**Exercise requirements**
Counting only lines that contain "linejoin", how many are there in the records below? Give the figure alone.
Extracted entries below:
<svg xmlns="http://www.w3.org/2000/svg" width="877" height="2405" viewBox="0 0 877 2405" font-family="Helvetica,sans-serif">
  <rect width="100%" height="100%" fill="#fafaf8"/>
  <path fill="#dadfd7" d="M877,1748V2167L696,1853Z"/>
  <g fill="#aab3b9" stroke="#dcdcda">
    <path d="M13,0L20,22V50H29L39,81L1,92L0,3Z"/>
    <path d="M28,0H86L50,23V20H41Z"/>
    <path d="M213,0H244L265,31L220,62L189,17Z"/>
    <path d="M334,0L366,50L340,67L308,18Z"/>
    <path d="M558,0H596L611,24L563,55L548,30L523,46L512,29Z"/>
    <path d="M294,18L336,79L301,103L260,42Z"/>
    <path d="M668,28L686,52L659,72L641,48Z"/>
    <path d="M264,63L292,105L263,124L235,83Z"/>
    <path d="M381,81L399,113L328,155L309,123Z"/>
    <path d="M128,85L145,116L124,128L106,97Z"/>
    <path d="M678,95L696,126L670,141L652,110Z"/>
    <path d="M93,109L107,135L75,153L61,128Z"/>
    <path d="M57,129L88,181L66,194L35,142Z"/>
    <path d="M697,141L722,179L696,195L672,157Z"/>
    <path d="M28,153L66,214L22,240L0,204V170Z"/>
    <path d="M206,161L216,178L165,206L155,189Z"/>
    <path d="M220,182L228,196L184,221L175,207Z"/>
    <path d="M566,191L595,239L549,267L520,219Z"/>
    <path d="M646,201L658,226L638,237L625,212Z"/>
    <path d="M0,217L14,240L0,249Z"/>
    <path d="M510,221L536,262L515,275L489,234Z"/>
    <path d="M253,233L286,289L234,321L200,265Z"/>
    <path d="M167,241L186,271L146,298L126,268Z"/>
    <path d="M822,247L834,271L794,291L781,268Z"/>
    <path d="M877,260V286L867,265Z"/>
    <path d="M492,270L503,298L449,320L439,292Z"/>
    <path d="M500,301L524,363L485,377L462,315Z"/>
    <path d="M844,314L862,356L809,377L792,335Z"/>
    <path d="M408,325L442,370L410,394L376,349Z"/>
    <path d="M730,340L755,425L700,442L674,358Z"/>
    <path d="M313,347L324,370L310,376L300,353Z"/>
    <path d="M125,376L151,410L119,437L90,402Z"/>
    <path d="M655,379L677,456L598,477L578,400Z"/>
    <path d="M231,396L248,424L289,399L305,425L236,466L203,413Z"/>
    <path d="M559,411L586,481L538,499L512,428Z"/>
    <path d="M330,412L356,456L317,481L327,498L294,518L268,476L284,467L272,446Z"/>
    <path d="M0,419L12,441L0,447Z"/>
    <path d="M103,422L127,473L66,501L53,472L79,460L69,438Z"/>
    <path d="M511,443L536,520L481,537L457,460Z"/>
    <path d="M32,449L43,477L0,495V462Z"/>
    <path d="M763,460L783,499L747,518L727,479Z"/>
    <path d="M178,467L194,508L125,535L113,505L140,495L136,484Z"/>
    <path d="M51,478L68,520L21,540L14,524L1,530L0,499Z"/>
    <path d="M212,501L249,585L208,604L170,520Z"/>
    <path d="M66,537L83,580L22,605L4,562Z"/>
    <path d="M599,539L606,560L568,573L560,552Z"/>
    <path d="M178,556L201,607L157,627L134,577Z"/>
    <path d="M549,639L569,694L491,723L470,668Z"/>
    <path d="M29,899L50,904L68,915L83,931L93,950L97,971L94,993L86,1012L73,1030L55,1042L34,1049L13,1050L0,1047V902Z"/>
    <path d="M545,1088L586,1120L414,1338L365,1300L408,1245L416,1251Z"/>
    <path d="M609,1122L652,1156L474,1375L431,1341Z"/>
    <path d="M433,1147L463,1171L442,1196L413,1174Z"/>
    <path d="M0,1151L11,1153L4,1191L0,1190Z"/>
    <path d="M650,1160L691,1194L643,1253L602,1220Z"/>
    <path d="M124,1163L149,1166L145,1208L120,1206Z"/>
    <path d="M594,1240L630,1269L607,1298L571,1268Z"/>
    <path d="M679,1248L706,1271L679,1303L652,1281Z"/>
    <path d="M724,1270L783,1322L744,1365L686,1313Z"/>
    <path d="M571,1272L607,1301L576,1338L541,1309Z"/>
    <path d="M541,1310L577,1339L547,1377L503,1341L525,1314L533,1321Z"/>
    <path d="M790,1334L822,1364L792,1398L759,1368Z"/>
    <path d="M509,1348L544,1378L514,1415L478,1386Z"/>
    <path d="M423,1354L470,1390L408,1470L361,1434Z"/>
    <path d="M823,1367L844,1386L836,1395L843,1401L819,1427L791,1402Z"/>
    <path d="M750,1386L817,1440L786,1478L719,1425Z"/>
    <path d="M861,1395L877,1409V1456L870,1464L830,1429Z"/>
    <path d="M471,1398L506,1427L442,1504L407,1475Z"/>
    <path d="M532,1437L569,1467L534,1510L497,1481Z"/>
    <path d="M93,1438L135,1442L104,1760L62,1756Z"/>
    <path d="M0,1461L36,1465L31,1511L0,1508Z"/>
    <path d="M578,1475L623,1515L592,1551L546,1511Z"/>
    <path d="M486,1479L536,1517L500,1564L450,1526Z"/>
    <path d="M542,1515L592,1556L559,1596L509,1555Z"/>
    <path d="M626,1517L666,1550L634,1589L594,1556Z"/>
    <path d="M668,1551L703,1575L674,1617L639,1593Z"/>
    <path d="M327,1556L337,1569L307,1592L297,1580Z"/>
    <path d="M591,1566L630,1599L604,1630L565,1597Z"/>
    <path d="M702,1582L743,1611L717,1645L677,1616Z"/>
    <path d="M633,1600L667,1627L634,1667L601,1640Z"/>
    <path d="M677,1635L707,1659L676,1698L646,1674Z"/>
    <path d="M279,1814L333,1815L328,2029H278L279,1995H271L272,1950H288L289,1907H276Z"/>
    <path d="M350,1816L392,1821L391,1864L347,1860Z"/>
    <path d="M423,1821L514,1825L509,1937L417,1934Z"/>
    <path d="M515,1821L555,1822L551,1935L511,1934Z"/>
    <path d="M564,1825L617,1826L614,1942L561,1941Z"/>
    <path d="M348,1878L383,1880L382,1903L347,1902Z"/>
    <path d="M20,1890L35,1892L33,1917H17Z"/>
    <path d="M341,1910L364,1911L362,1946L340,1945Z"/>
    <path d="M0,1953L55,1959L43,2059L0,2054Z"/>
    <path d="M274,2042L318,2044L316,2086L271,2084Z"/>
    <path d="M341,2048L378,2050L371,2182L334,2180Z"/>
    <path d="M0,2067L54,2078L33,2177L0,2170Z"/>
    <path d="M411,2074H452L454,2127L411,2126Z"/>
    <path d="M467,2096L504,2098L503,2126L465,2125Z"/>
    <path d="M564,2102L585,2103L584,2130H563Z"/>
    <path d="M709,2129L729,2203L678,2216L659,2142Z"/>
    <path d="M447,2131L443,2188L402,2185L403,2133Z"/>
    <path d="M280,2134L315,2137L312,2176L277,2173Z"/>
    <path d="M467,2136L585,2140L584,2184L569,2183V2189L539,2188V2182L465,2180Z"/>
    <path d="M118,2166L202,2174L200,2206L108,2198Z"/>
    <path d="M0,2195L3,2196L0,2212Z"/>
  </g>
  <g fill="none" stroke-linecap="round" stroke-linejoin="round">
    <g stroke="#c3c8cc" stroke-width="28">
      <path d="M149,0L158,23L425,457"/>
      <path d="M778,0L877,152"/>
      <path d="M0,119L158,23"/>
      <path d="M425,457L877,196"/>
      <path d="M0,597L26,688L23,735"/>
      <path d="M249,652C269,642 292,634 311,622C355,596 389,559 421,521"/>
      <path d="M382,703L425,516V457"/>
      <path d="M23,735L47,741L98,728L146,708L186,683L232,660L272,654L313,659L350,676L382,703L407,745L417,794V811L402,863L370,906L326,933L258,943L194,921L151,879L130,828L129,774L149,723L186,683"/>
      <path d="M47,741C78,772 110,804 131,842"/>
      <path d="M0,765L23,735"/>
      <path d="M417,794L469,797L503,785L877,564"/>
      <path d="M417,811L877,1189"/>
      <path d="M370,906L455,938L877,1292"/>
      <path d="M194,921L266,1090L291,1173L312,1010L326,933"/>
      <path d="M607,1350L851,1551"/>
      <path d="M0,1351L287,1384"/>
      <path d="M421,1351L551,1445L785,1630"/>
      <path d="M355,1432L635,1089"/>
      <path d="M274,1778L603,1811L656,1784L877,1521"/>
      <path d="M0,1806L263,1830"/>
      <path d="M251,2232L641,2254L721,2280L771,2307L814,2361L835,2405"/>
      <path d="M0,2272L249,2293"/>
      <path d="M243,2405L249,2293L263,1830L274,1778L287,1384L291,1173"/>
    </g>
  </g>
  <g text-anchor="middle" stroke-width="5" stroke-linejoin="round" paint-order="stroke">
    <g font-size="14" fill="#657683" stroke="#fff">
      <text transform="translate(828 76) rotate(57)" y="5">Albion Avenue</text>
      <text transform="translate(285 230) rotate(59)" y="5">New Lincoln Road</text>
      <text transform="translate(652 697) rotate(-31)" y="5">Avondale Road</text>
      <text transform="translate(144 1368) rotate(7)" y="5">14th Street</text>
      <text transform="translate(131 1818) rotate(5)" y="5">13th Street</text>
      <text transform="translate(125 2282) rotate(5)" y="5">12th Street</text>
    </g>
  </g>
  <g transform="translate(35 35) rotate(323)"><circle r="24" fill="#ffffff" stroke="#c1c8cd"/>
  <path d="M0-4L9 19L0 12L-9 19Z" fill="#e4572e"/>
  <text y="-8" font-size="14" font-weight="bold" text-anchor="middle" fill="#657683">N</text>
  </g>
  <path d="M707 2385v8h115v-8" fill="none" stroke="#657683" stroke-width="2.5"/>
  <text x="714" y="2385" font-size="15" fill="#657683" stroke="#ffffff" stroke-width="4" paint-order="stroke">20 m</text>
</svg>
End of Extracted entries.
**Solution**
2